Exactly the lines from the opening of the data through the line containing "Rendered at 2001 by 1125 pixels." should be reproduced, please, with nothing added.

Source material Block Start

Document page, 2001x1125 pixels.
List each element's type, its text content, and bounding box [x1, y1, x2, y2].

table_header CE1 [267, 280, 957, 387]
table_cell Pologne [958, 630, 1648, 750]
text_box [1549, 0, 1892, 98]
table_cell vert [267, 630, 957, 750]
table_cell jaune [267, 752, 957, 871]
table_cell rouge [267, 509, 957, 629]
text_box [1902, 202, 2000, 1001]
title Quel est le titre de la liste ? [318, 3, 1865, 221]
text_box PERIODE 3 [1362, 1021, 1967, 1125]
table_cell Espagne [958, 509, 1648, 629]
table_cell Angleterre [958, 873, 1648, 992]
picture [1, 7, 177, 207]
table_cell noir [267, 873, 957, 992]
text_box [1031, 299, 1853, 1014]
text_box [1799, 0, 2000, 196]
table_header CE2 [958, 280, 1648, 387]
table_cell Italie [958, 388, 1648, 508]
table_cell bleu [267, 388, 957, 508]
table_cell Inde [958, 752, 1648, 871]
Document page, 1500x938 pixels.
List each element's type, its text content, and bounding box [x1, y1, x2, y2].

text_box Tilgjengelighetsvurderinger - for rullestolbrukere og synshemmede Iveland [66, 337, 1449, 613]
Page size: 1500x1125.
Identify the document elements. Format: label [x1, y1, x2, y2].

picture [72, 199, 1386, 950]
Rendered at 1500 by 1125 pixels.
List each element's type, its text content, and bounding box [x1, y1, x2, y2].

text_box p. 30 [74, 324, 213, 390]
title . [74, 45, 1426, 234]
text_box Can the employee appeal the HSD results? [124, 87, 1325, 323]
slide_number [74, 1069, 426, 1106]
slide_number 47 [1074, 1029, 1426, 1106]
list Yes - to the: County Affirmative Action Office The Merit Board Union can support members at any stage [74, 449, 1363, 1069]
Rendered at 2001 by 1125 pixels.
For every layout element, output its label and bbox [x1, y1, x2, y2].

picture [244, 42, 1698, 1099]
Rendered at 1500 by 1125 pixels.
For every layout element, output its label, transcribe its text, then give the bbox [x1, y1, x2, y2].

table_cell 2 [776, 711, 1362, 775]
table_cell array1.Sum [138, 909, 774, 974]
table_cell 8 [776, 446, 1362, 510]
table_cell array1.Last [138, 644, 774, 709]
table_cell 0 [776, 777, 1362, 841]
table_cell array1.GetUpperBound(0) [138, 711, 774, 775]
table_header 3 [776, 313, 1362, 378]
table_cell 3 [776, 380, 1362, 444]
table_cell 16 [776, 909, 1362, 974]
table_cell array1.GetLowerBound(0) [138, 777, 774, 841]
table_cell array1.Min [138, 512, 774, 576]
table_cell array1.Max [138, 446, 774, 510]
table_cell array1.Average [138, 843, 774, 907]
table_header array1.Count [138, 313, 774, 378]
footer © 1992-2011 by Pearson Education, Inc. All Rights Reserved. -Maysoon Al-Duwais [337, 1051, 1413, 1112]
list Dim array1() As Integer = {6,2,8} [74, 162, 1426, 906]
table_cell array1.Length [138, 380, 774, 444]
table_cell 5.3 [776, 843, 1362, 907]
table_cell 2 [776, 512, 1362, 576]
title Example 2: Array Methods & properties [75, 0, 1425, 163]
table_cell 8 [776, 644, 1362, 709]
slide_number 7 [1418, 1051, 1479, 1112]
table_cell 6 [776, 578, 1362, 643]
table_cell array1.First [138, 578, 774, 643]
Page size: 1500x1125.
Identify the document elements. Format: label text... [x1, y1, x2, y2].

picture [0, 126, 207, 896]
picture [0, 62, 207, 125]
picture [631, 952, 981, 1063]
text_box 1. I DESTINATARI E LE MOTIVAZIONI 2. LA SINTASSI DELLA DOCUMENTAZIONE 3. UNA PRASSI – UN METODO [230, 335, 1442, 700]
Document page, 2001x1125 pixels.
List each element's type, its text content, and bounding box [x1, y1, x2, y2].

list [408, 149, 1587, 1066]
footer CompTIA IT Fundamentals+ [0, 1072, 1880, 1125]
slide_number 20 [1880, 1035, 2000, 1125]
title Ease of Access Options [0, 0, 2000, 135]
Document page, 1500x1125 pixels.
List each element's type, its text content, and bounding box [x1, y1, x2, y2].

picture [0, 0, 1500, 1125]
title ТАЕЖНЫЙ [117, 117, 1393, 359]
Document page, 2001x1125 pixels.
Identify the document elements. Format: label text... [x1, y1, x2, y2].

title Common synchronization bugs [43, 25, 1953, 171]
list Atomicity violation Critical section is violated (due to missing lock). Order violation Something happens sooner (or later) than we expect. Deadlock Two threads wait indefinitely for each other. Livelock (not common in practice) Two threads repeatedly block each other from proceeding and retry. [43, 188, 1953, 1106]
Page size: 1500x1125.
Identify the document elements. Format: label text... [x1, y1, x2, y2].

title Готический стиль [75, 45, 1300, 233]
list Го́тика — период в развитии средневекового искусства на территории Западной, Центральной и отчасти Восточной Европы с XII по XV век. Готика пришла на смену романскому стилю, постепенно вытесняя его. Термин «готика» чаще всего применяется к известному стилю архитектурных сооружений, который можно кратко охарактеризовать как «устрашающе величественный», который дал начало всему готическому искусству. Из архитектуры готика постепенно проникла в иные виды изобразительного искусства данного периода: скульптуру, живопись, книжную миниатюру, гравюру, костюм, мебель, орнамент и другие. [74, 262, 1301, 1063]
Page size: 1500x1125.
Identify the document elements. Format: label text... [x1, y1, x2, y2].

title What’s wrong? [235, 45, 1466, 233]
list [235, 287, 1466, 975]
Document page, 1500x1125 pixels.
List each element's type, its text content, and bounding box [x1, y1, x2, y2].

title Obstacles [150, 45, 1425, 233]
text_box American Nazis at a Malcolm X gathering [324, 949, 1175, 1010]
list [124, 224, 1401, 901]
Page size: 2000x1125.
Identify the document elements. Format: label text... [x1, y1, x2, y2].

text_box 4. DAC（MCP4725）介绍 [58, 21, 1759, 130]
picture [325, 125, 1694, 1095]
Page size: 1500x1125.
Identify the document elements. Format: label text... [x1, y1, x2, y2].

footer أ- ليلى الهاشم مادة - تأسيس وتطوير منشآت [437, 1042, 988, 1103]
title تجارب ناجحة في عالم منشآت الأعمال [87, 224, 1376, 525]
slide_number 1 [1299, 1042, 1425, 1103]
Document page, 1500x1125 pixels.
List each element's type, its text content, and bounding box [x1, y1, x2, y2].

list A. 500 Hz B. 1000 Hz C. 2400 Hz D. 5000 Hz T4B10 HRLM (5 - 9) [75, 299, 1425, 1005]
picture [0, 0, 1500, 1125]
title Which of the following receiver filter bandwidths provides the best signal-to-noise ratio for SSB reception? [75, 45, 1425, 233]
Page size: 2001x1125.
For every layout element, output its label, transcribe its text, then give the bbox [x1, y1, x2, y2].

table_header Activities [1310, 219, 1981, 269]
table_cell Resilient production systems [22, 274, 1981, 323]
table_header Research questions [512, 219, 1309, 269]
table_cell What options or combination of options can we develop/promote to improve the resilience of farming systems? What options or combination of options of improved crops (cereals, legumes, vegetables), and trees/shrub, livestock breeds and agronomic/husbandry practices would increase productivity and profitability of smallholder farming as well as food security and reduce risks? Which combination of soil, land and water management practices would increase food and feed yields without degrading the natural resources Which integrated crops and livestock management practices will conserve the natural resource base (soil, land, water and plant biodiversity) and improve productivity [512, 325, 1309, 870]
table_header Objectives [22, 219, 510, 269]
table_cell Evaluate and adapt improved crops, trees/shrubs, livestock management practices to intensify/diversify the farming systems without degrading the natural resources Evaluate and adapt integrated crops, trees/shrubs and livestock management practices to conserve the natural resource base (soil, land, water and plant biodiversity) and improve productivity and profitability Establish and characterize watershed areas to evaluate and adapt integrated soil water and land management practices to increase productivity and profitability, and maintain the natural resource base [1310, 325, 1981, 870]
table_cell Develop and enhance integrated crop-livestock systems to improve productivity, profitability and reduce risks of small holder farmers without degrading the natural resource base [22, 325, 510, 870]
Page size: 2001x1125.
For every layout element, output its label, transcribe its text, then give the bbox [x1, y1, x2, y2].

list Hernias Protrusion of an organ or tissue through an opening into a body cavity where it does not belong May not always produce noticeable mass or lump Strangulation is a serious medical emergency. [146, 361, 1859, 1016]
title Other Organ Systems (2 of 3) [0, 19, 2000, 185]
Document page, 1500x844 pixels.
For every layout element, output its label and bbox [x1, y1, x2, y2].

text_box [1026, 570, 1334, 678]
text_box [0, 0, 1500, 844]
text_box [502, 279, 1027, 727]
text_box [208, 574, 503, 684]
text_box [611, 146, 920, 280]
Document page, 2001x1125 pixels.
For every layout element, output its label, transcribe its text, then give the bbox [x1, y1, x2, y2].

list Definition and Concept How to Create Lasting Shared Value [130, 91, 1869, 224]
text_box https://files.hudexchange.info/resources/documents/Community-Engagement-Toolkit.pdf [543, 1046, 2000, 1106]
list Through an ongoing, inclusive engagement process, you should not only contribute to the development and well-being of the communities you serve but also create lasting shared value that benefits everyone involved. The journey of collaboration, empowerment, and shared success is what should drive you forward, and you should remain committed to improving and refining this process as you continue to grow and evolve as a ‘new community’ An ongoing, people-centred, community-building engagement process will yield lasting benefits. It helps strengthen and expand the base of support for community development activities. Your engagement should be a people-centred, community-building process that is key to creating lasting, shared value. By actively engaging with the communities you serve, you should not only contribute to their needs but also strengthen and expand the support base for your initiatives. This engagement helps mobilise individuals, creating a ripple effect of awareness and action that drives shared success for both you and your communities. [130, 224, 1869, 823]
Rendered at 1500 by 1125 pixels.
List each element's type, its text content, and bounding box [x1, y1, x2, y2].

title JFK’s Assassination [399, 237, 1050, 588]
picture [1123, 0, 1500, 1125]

Source material Block End

Response box
Document page, 2001x1125 pixels.
List each element's type, its text content, and bounding box [x1, y1, x2, y2].

table_header CE1 [267, 280, 957, 387]
table_cell Pologne [958, 630, 1648, 750]
text_box [1549, 0, 1892, 98]
table_cell vert [267, 630, 957, 750]
table_cell jaune [267, 752, 957, 871]
table_cell rouge [267, 509, 957, 629]
text_box [1902, 202, 2000, 1001]
title Quel est le titre de la liste ? [318, 3, 1865, 221]
text_box PERIODE 3 [1362, 1021, 1967, 1125]
table_cell Espagne [958, 509, 1648, 629]
table_cell Angleterre [958, 873, 1648, 992]
picture [1, 7, 177, 207]
table_cell noir [267, 873, 957, 992]
text_box [1031, 299, 1853, 1014]
text_box [1799, 0, 2000, 196]
table_header CE2 [958, 280, 1648, 387]
table_cell Italie [958, 388, 1648, 508]
table_cell bleu [267, 388, 957, 508]
table_cell Inde [958, 752, 1648, 871]
Document page, 1500x938 pixels.
List each element's type, its text content, and bounding box [x1, y1, x2, y2].

text_box Tilgjengelighetsvurderinger - for rullestolbrukere og synshemmede Iveland [66, 337, 1449, 613]
Page size: 1500x1125.
Identify the document elements. Format: label [x1, y1, x2, y2].

picture [72, 199, 1386, 950]
Rendered at 1500 by 1125 pixels.
List each element's type, its text content, and bounding box [x1, y1, x2, y2].

text_box p. 30 [74, 324, 213, 390]
title . [74, 45, 1426, 234]
text_box Can the employee appeal the HSD results? [124, 87, 1325, 323]
slide_number [74, 1069, 426, 1106]
slide_number 47 [1074, 1029, 1426, 1106]
list Yes - to the: County Affirmative Action Office The Merit Board Union can support members at any stage [74, 449, 1363, 1069]
Rendered at 2001 by 1125 pixels.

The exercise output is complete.